The ultimate cash in a competitive property market is not necessarily made at the point of sale; the money is made in the uplift potential. The ability to identify a property that will substantially increase in value upon renovation, change of use, or planning consent is a skill that distinguishes between decent investors and successful ones.
Industry businesspeople, such as Nick Statman, always stress that
one needs to learn to find hidden value before the mass market realises it.
1. Understand What "Uplift" Really Means
Property uplift can be defined as the value rise following a specific
property change. This change may be physical (such as a refurbishment or
extension), legal (such as getting planning permission), or strategic (such as
a change of use of a building).

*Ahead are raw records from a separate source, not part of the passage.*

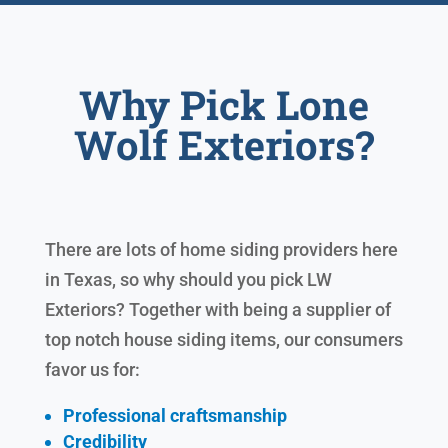
Why Pick Lone
Wolf Exteriors?
There are lots of home siding providers here
in Texas, so why should you pick LW
Exteriors? Together with being a supplier of
top notch house siding items, our consumers
favor us for:
Professional craftsmanship
Credibility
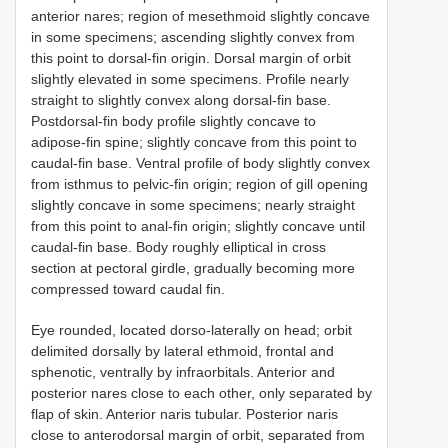
anterior nares; region of mesethmoid slightly concave
in some specimens; ascending slightly convex from
this point to dorsal-fin origin. Dorsal margin of orbit
slightly elevated in some specimens. Profile nearly
straight to slightly convex along dorsal-fin base.
Postdorsal-fin body profile slightly concave to
adipose-fin spine; slightly concave from this point to
caudal-fin base. Ventral profile of body slightly convex
from isthmus to pelvic-fin origin; region of gill opening
slightly concave in some specimens; nearly straight
from this point to anal-fin origin; slightly concave until
caudal-fin base. Body roughly elliptical in cross
section at pectoral girdle, gradually becoming more
compressed toward caudal fin.
Eye rounded, located dorso-laterally on head; orbit
delimited dorsally by lateral ethmoid, frontal and
sphenotic, ventrally by infraorbitals. Anterior and
posterior nares close to each other, only separated by
flap of skin. Anterior naris tubular. Posterior naris
close to anterodorsal margin of orbit, separated from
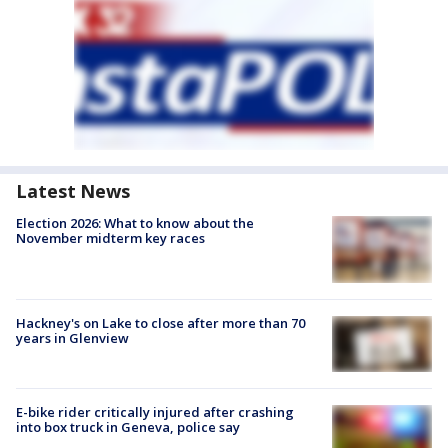
Latest News
Election 2026: What to know about the
November midterm key races
Hackney's on Lake to close after more than 70
years in Glenview
E-bike rider critically injured after crashing
into box truck in Geneva, police say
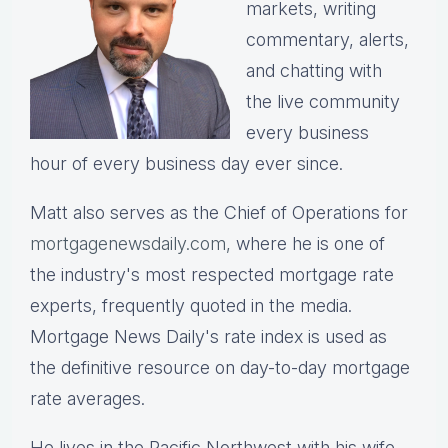
markets, writing
commentary, alerts,
and chatting with
the live community
every business
hour of every business day ever since.
Matt also serves as the Chief of Operations for
mortgagenewsdaily.com,
where he is one of
the industry's most respected mortgage rate
experts, frequently quoted in the media.
Mortgage News Daily's rate index is used as
the definitive resource on day-to-day mortgage
rate averages.
He lives in the Pacific Northwest with his wife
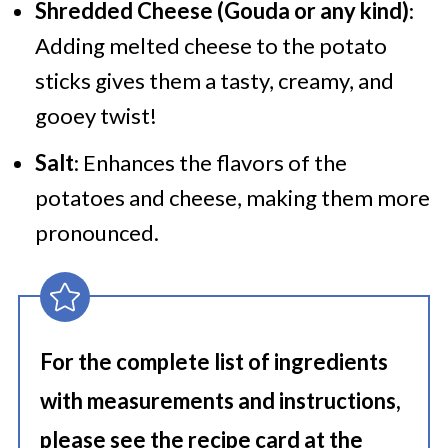
Shredded Cheese (Gouda or any kind)
:
Adding melted cheese to the potato
sticks gives them a tasty, creamy, and
gooey twist!
Salt
: Enhances the flavors of the
potatoes and cheese, making them more
pronounced.
For the complete list of ingredients
with measurements and instructions,
please see the recipe card at the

The trick is to find assets that are
undervalued because of some form of neglect, bad layout, or unused development
rights.
2. Look for Below-Market Value Opportunities
One of the most common ways of creating uplift is buying below market
value (BMV). These deals often occur because the vendor is distressed: an
inheritance, a divorce, a financial crunch, or just because the location has
been poorly marketed.
Nicholas Statman, an experienced property investor and advisor, highlights the importance of due diligence when evaluating BMV deals. The investor should ensure that the property is not cheap because of structural defects or legal issues. Survey reports, local comparables, and auction enlightenment can confirm that a property has a real upside.

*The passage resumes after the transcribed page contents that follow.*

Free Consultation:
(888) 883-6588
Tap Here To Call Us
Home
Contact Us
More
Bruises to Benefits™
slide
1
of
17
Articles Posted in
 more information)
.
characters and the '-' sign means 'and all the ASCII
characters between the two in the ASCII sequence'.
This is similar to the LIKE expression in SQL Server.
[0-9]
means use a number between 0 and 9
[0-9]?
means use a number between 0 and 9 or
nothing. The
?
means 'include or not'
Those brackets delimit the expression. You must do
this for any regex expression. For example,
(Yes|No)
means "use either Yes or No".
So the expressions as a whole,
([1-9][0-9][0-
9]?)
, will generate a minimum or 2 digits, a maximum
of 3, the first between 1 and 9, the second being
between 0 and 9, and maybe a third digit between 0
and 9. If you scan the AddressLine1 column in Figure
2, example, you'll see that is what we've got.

3. Assess Development and Extension Potential
All properties maximise space. It is essential to find out who has room
to add or change. One can get the best value from the investment in properties
whose plans can be modified after proper improvement.
Some of the common ways of releasing the hidden value through development include the following:
- Converting
single-family homes to HMOs (Houses in Multiple Occupation)
- conversion
of large houses into flats with their facilities.
- The
transformation of commercial buildings to residential buildings.
- Outbuildings
or garden offices to make additional space
4. Identify Properties in Emerging Locations
High uplift potential concerns not only the building but also its
location. Seek districts undergoing regeneration, infrastructure improvement,
or increased demand from a specific population group, such as young
professionals or students.
The advantage of getting into such neighbourhoods early is that the buying prices are usually low, and the development potential is enormous. The state's transport, schools, or retail investment generally indicates that uplift is in prospect.
5. Always Run the Numbers
However good a property appears to be, the numbers have to add up. A
well-figured deal will also work to your advantage in eliminating risk and
giving you insight into the true worth of your investment.

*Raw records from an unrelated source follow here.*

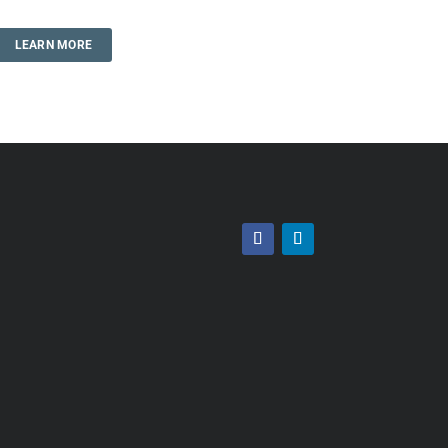
LEARN MORE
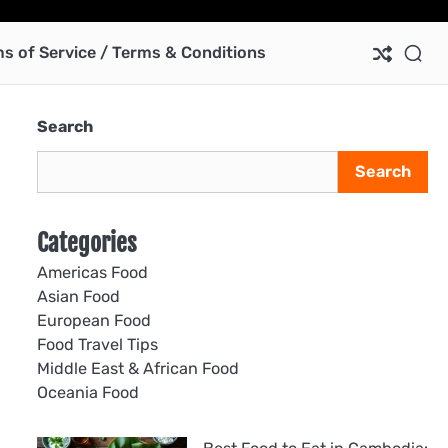
Ab
Co
Pri
Te
us
Pol
of
s of Service / Terms & Conditions
Ser
/
Te
Search
&
Con
Search
Categories
Americas Food
Asian Food
European Food
Food Travel Tips
Middle East & African Food
Oceania Food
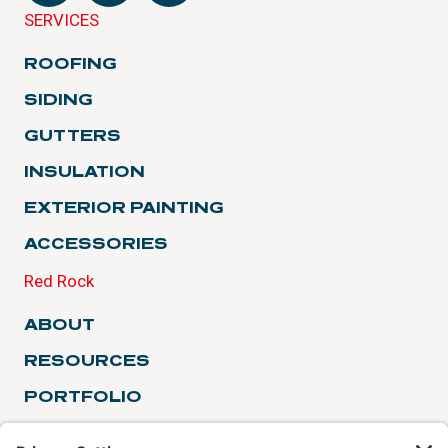
SERVICES
ROOFING
SIDING
GUTTERS
INSULATION
EXTERIOR PAINTING
ACCESSORIES
Red Rock
ABOUT
RESOURCES
PORTFOLIO
TESTIMONIALS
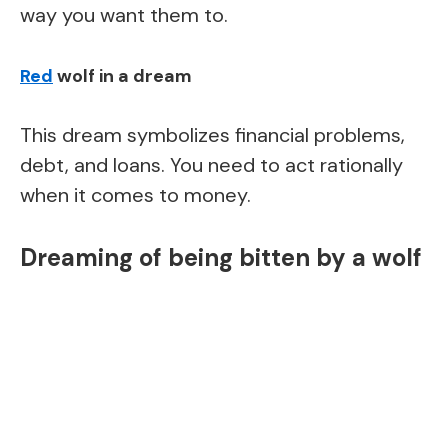
way you want them to.
Red
wolf in a dream
This dream symbolizes financial problems,
debt, and loans. You need to act rationally
when it comes to money.
Dreaming of being bitten by a wolf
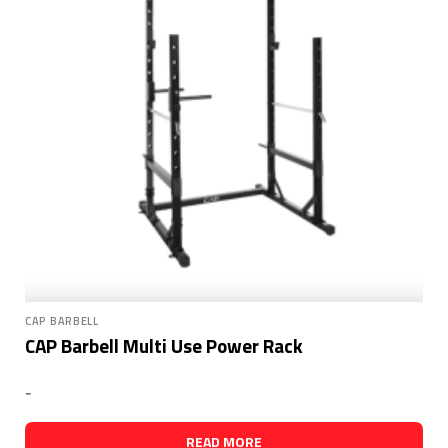
CAP BARBELL
CAP Barbell Multi Use Power Rack
-
READ MORE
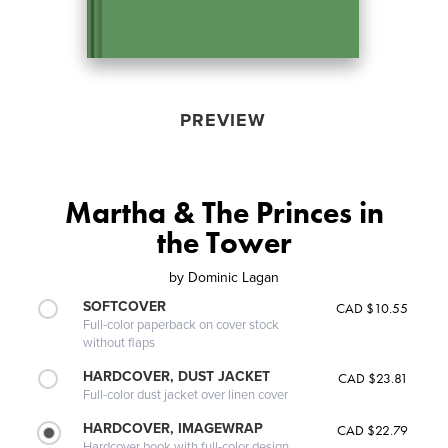
PREVIEW
Martha & The Princes in
the Tower
by
Dominic Lagan
SOFTCOVER
CAD $10.55
Full-color paperback on cover stock
without flaps
HARDCOVER, DUST JACKET
CAD $23.81
Full-color dust jacket over linen cover
HARDCOVER, IMAGEWRAP
CAD $22.79
Hardcover book with full-color design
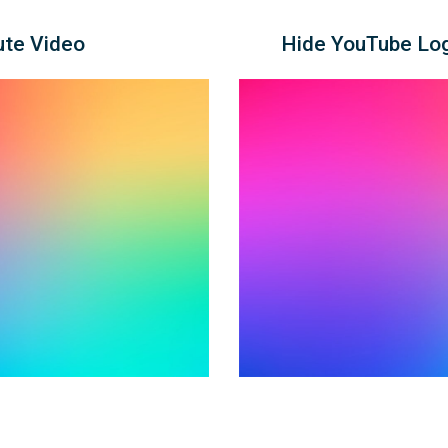
ute Video
Hide YouTube Log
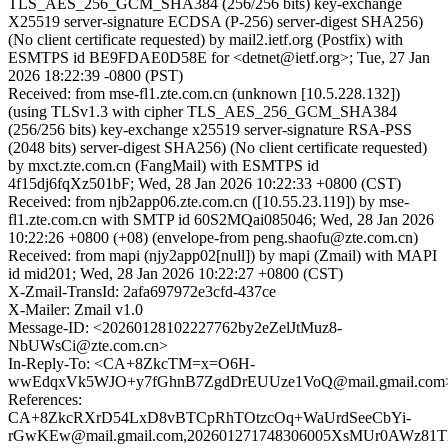
TLS_AES_256_GCM_SHA384 (256/256 bits) key-exchange
X25519 server-signature ECDSA (P-256) server-digest SHA256)
(No client certificate requested) by mail2.ietf.org (Postfix) with
ESMTPS id BE9FDAE0D58E for <detnet@ietf.org>; Tue, 27 Jan
2026 18:22:39 -0800 (PST)
Received: from mse-fl1.zte.com.cn (unknown [10.5.228.132])
(using TLSv1.3 with cipher TLS_AES_256_GCM_SHA384
(256/256 bits) key-exchange x25519 server-signature RSA-PSS
(2048 bits) server-digest SHA256) (No client certificate requested)
by mxct.zte.com.cn (FangMail) with ESMTPS id
4f15dj6fqXz501bF; Wed, 28 Jan 2026 10:22:33 +0800 (CST)
Received: from njb2app06.zte.com.cn ([10.55.23.119]) by mse-
fl1.zte.com.cn with SMTP id 60S2MQai085046; Wed, 28 Jan 2026
10:22:26 +0800 (+08) (envelope-from peng.shaofu@zte.com.cn)
Received: from mapi (njy2app02[null]) by mapi (Zmail) with MAPI
id mid201; Wed, 28 Jan 2026 10:22:27 +0800 (CST)
X-Zmail-TransId: 2afa697972e3cfd-437ce
X-Mailer: Zmail v1.0
Message-ID: <20260128102227762by2eZelJtMuz8-
NbUWsCi@zte.com.cn>
In-Reply-To: <CA+8ZkcTM=x=O6H-
wwEdqxVk5WJO+y7fGhnB7ZgdDrEUUze1VoQ@mail.gmail.com
References:
CA+8ZkcRXrD54LxD8vBTCpRhTOtzcOq+WaUrdSeeCbYi-
rGwKEw@mail.gmail.com,202601271748306005XsMUr0AWz81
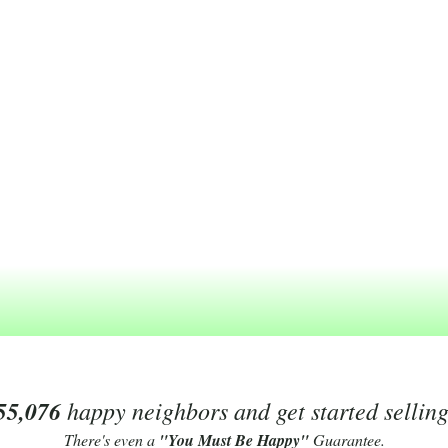
55,076
happy neighbors and get started sellin
There's even a
"You Must Be Happy"
Guarantee.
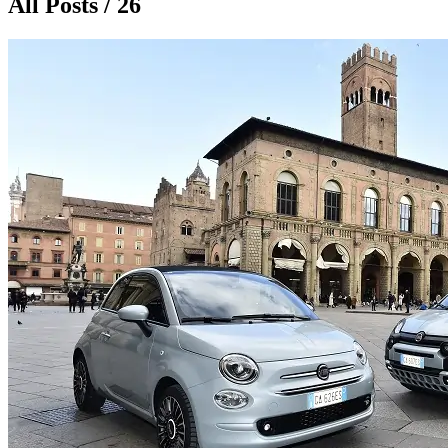
All Posts / 26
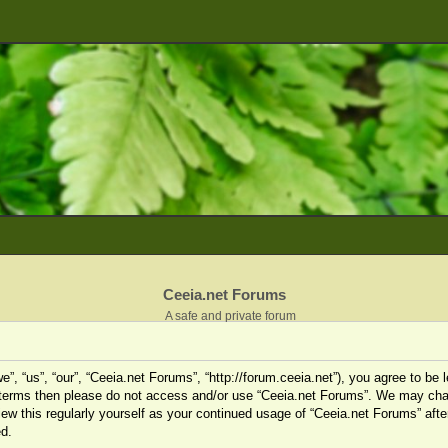
Ceeia.net Forums
A safe and private forum
”, “us”, “our”, “Ceeia.net Forums”, “http://forum.ceeia.net”), you agree to be l
ng terms then please do not access and/or use “Ceeia.net Forums”. We may cha
view this regularly yourself as your continued usage of “Ceeia.net Forums” af
d.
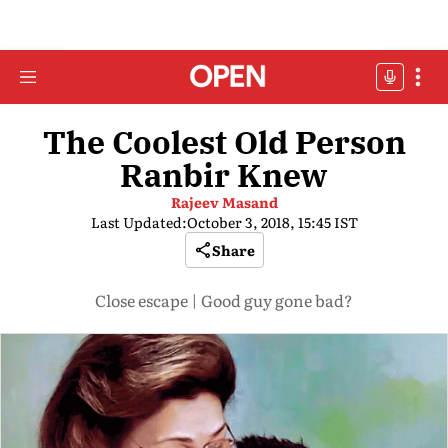
The Coolest Old Person
Ranbir Knew
Rajeev Masand
Last Updated:
October 3, 2018, 15:45 IST
Share
Close escape | Good guy gone bad?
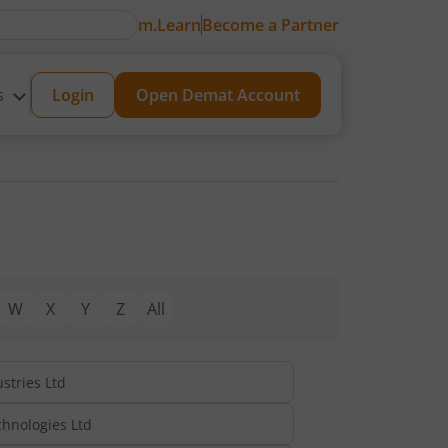
m.Learn
Become a Partner
s
Login
Open Demat Account
W
X
Y
Z
All
stries Ltd
hnologies Ltd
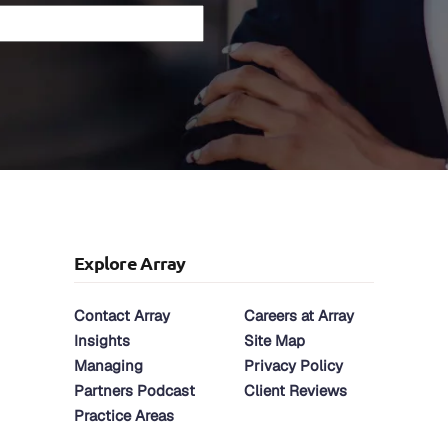
Explore Array
Contact Array
Careers at Array
Insights
Site Map
Managing
Privacy Policy
Partners Podcast
Client Reviews
Practice Areas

The following are the primary financial considerations before a purchase decision:
- Purchase
price
- Renovation/development
costs
- Legal
and finance charges
- Anticipated
resale or rent value
The projected post-work value minus total costs will give you your gross uplift margin.
Conclusion
Identifying uplift potential is a science and an art. It takes knowledge of the area, understanding of the market, and swift action. Identifying hidden value and understanding how to release it, as Nick Statman tends to show regularly through his property exploits, is one of the most potent skills in real estate investing.